Von diesem Potenzial ist nur noch eine Restmenge übriggeblieben bzw. neu entstanden. Die KulturFestungMark lädt regelmäßig zu Auftritten von Live-Bands ein. Studentenclubs waren vor der Deutschen Einheit Wohnzimmer-Spielstätten vieler Musiker und deren Fans. Heute gibt es nur noch sehr selten Live-Gigs in der Baracke, z. B. „Stoppok“ am 6. Dezember. Für ein jüngeres Publikum bietet die Factory als Szeneort Bands Auftrittsmöglichkeiten.


Der Landesmusikrat Sachsen-Anhalt e. V. vertritt als Dachorganisation über 120.000 musikausübende Menschen und etwa 50 Institutionen der Musik in Sachsen-Anhalt. Beim Deutschen Musikrat waren zuletzt 1,4 Millionen junge Menschen registriert, die sich in einer Musikschule eingetragen hatten. Allerdings sind die Zahlen unter Jugendlichen ab 14 Jahre rückläufig. Es kann sein, dass viele heute die Lernbeispiele und Musikkurse online nutzen. Durch die digitale Welt kann man heute auch Musik und Musiker entdecken, von deren Existenz man in früheren Zeiten vielleicht nie erfahren konnte.

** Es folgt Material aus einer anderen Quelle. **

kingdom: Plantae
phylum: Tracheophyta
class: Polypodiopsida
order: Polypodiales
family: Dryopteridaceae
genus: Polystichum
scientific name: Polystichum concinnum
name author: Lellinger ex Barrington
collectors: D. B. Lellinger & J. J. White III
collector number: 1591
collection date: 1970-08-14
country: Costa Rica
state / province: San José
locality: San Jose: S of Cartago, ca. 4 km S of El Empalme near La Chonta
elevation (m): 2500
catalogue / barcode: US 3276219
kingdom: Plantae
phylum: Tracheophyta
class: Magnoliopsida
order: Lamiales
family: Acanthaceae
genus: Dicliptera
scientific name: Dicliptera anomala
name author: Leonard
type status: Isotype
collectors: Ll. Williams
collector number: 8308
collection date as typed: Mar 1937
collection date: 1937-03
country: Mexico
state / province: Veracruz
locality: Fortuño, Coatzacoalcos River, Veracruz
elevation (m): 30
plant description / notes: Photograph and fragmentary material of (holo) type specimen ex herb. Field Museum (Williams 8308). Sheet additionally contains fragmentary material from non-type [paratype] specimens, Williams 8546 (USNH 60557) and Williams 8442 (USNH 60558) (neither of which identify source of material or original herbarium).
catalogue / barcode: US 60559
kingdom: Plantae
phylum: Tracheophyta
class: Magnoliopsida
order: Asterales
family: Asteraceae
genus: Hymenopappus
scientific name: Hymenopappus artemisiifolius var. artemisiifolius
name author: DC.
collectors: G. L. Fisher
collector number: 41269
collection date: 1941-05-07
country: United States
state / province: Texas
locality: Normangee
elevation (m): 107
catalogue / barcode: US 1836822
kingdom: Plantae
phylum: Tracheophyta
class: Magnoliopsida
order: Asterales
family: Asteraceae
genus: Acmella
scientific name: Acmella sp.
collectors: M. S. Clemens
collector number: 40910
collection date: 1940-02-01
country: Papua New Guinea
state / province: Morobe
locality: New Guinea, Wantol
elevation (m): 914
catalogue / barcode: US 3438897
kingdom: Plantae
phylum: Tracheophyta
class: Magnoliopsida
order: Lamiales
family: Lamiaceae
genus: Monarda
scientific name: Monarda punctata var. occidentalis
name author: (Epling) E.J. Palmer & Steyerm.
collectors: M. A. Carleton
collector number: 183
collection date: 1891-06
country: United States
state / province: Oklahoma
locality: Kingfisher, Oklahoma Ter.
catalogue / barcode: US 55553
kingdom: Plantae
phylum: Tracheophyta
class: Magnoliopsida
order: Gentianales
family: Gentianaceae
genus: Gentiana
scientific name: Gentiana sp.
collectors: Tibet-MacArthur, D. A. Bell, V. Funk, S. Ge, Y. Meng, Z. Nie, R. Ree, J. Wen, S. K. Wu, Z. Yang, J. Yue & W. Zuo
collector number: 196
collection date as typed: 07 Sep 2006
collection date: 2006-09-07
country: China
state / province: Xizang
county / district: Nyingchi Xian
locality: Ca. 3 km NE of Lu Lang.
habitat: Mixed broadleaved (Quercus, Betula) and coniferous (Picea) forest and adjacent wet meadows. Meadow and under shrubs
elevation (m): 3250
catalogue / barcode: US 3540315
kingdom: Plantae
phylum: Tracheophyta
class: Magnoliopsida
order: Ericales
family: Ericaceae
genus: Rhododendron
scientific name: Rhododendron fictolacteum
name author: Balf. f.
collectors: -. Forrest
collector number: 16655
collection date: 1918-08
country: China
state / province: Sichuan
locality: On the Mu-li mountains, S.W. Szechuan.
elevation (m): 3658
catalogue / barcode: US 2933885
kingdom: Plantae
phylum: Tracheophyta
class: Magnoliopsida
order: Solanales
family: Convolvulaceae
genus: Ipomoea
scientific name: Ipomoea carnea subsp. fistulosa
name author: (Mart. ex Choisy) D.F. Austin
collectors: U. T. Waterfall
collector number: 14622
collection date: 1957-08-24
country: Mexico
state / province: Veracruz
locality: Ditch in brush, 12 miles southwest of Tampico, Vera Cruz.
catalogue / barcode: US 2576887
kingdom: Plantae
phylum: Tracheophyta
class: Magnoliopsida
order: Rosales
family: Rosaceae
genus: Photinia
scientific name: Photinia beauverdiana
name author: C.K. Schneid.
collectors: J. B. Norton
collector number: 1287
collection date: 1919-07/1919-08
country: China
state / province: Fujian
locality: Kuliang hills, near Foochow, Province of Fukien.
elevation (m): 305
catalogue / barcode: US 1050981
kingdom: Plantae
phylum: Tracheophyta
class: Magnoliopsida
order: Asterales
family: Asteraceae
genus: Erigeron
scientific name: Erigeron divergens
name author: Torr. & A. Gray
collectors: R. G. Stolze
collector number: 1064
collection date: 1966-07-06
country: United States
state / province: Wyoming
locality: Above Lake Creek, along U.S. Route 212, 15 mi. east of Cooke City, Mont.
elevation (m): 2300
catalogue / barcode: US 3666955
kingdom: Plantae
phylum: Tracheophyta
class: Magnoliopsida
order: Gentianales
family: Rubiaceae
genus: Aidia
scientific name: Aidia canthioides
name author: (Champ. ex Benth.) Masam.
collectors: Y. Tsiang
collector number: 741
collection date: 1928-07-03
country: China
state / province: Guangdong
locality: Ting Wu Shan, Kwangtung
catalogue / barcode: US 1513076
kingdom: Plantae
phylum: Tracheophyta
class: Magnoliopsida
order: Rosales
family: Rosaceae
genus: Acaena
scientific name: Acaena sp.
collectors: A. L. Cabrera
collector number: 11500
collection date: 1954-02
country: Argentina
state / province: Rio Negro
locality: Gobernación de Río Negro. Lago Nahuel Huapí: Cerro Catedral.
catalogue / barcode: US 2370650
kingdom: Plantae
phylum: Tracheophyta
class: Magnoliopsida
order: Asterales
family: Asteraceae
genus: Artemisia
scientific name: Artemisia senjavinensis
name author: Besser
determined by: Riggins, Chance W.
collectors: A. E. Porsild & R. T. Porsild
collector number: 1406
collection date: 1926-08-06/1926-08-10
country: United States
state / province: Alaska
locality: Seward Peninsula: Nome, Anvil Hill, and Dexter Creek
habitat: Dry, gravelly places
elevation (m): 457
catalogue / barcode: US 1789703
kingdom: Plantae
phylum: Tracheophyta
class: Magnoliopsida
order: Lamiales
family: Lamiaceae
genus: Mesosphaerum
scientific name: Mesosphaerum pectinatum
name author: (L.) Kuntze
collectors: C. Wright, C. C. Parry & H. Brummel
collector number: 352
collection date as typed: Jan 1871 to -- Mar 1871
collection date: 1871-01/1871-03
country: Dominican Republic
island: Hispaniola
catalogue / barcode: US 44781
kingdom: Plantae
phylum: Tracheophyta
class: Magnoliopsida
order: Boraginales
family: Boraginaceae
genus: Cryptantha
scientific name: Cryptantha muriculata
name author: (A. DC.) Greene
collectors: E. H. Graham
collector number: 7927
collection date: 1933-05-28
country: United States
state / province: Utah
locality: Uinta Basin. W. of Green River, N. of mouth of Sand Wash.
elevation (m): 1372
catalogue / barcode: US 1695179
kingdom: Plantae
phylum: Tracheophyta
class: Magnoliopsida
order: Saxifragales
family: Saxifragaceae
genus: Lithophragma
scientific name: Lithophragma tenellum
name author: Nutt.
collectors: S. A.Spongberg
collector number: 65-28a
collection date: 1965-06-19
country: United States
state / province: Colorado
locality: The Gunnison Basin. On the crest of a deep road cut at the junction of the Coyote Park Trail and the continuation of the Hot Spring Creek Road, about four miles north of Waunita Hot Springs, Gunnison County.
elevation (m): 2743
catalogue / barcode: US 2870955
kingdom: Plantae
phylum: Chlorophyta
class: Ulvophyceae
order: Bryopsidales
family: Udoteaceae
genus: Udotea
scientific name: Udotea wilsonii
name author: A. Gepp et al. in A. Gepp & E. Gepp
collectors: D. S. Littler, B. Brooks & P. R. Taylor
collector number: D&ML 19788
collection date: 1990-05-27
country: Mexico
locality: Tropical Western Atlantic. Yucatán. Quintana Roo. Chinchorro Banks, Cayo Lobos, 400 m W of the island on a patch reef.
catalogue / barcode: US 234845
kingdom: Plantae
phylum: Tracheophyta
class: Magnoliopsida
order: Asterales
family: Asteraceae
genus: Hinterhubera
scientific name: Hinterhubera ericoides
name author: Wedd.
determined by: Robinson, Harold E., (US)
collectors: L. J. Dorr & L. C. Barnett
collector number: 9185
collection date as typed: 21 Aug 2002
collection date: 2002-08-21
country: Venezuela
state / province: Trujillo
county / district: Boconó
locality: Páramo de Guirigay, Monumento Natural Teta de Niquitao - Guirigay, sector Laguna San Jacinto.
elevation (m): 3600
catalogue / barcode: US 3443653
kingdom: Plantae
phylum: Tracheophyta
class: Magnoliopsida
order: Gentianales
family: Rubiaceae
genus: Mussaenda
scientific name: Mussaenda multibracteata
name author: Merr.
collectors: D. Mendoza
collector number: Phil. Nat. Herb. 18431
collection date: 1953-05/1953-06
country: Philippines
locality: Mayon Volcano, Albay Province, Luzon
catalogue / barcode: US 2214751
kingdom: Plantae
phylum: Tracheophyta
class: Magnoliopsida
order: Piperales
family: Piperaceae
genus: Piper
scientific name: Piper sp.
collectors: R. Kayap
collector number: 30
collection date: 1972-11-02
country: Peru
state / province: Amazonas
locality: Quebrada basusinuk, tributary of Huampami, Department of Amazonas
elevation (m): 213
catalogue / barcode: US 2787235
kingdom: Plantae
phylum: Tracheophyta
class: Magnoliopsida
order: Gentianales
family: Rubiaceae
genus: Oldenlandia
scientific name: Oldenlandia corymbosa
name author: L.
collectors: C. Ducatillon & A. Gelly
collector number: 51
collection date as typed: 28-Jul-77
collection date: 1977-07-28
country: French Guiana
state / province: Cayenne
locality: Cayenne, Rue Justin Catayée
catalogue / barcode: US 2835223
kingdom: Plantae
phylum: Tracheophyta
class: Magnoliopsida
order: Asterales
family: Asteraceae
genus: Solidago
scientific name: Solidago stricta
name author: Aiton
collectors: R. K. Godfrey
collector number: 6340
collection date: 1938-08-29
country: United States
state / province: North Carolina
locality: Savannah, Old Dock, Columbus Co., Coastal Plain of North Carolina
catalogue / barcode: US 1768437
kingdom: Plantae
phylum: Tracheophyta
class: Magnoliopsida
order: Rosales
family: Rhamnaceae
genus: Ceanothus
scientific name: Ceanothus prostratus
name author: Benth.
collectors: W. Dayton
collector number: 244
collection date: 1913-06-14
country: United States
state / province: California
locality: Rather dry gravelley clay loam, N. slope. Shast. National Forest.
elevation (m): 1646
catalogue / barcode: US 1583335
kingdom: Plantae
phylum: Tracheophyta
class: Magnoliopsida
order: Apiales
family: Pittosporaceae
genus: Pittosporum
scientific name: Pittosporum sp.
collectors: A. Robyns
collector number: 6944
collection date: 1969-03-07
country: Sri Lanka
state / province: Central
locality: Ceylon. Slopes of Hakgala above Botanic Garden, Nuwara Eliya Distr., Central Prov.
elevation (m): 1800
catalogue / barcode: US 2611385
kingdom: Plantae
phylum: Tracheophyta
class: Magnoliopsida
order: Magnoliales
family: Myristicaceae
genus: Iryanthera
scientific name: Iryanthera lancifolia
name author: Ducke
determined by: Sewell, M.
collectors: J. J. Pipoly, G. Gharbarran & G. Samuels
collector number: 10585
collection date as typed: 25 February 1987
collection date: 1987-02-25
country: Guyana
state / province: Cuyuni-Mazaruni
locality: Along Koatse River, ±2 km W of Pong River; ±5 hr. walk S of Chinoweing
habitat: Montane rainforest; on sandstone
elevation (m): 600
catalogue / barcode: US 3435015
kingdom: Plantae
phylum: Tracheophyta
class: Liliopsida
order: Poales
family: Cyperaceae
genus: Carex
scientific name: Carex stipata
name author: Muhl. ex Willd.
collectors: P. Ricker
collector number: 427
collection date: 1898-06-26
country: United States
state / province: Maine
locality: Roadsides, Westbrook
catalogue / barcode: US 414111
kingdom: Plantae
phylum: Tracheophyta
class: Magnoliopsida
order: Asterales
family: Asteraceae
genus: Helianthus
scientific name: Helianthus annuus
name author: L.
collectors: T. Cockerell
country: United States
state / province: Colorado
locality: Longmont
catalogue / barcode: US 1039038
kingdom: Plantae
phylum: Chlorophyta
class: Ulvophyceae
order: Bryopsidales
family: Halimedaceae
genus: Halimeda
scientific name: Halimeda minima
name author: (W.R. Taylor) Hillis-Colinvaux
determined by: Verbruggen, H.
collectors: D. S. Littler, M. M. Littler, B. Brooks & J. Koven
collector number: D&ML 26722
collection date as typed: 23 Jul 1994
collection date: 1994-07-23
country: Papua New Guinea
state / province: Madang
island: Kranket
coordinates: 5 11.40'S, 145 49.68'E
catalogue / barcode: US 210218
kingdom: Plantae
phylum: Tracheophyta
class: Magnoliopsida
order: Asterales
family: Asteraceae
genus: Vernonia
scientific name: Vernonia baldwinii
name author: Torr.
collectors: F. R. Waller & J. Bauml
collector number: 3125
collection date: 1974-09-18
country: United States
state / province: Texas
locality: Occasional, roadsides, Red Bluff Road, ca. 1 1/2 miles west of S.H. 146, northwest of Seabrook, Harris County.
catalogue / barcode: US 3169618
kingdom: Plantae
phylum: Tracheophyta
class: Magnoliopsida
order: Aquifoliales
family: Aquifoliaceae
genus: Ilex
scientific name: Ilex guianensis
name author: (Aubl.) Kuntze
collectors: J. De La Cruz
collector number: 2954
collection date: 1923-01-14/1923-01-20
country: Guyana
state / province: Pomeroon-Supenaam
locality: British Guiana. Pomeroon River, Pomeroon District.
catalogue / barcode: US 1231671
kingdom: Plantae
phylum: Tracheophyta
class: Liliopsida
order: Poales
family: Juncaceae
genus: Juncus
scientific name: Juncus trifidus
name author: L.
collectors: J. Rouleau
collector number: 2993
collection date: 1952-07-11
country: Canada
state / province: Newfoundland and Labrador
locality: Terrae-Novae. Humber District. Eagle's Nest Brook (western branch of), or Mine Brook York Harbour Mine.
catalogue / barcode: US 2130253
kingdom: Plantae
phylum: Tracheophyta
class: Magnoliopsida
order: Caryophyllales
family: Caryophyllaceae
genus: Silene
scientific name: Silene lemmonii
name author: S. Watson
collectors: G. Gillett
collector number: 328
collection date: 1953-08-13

Also irgendwie erscheint heute mehr Musik in der Luft zu sein als jemals zuvor. Dennoch darf man vor diesem Trend nicht die Augen davor verschließen, dass die auf Kleinkunstbühnen real fassbaren Musikakteure in der Region möglicherweise weniger werden. Ein ehemaliger Klavierlehrer des Magdeburger Konservatoriums sagte mal, dass er nur drei Menschen in Magdeburg aufzählen könne, die Musik studiert hätten, nicht als Musiklehrer arbeiten würden oder irgendeinen anderen Job ausüben würden und tatsächlich ausschließlich von ihrem musikalischen Handwerk leben könnten. Derzeit wird im Stadtrat gerade darüber diskutiert, ob das AMO Kultur- und Kongresshaus eine Zukunft hat. Natürlich kommt die rekonstruierte Hyparschale als künftiger städtischer Veranstaltungsort wieder dazu, aber langfristig sieht es nicht so aus, als würden die Flächen und Orte für mehr Konzerte und Liveauftritte zunehmen.


Musikschullehrer verzeichnen zwar immer noch ein großes Interesse für das Erlernen eines Instrumentes, vor allem bei Grundschülern, die in der Regel durch ihre Eltern motiviert wurden. Allerdings brächen Kinder den Unterricht oft schon nach wenigen Stunden ab, weil ihnen der Lernprozess als zu mühsam erscheint. Möglicherweise sind Eltern heute häufiger nachgiebiger und spornen ihren Nachwuchs seltener an, bei der Sache zu bleiben. Außerdem vermitteln Videos in Social Media oft genug, dass ein Lernprozess für jedes Instrument einem Kinderspaziergang gliche.


Musikpflege, Instrumentalisten und Musiklehrer sterben nicht aus, aber dennoch hat sich das Musikuniversum in den vergangenen 30 Jahren mächtig verändert. Die vielen engagierten Menschen, die sich als Vorbilder, Lehrer, Organisatoren, Initiatoren für Musik engagieren, sind die Triebkräfte für ein musikalisches Land mit musischen Leuten.